Die große Loslösung kommt für solchermaßen Gebundene plötzlich, wie ein Erdstoss: die junge Seele wird mit einem Male erschüttert, losgerissen, herausgerissen, sie selbst versteht nicht, was sich begibt.
Ein Antrieb und Andrang waltet und wird über sie Herr wie ein Befehl; ein Wille und Wunsch erwacht, fort zu gehen, irgend wohin, um jeden Preis; eine heftige gefährliche Neugierde nach einer unentdeckten Welt flammt und flackert in allen ihren Sinnen. “Lieber sterben als hier leben”
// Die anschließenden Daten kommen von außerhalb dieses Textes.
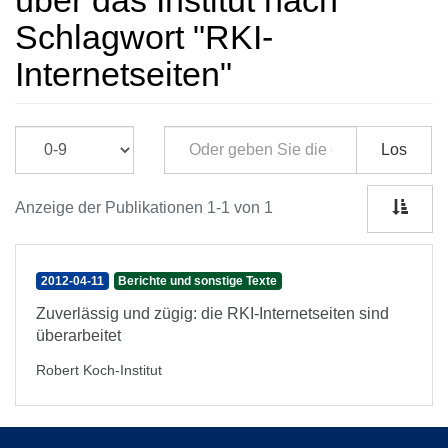
über das Institut nach
Schlagwort "RKI-
Internetseiten"
Los
Anzeige der Publikationen 1-1 von 1
2012-04-11
Berichte und sonstige Texte
Zuverlässig und zügig: die RKI-Internetseiten sind
überarbeitet
Robert Koch-Institut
- so klingt die gebieterische Stimme und Verführung: und dies “hier”, dies “zu Hause” ist alles, was sie bis dahin geliebt hatte! Ein plötzlicher Schrecken und Argwohn gegen das, was sie liebte, ein Blitz von Verachtung gegen das, was ihr “Pflicht” bedeutete, ein aufrührerisches, willkürliches, vulkanisch stoßendes Verlangen nach Wanderschaft, Fremde, Entfremdung, Erkältung, Ernüchterung, Vereisung, ein Hass auf die Liebe, vielleicht ein tempelschänderischer Griff und Blick rückwärts, dorthin, wo sie bis dahin anbetete und liebte, vielleicht eine Glut der Scham über das, was sie eben tat, und ein Frohlocken zugleich, dass sie es tat, ein trunkenes inneres frohlockendes Schaudern, in dem sich ein Sieg verrät - ein Sieg? Über was? Über wen? Ein rätselhafter fragenreicher fragwürdiger Sieg, aber der erste Sieg immerhin: -
dergleichen Schlimmes und Schmerzliches gehört zur Geschichte der großen Loslösung.
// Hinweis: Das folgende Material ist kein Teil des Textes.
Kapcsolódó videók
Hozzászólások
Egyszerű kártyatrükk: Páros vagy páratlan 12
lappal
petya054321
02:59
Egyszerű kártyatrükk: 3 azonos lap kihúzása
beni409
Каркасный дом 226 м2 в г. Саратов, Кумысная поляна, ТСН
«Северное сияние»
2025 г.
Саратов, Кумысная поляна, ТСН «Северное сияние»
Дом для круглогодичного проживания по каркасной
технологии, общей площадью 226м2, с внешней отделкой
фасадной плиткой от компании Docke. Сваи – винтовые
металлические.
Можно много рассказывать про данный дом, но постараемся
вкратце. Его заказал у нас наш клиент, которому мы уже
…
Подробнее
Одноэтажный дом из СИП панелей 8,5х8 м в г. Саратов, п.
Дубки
Sie ist eine Krankheit zugleich, die den Menschen zerstören kann, dieser erste Ausbruch von Kraft und Willen zur Selbstbestimmung, Selbstwertschätzung, dieser Wille zum freien Willen: und wie viel Krankheit drückt sich an den wilden Versuchen und Seltsamkeiten aus, mit denen der Befreite, Losgelöste sich nunmehr seine Herrschaft über die Dinge zu beweisen sucht! Er schweift grausam umher, mit einer unbefriedigten Lüsternheit; was er erbeutet, muss die gefährliche Spannung seines Stolzes abbüssen; er zerreißt, was ihn reizt. Mit einem bösen Lachen dreht er um, was er verhüllt, durch irgend eine Scham geschont findet: er versucht, wie diese Dinge aussehen, wenn man sie umkehrt.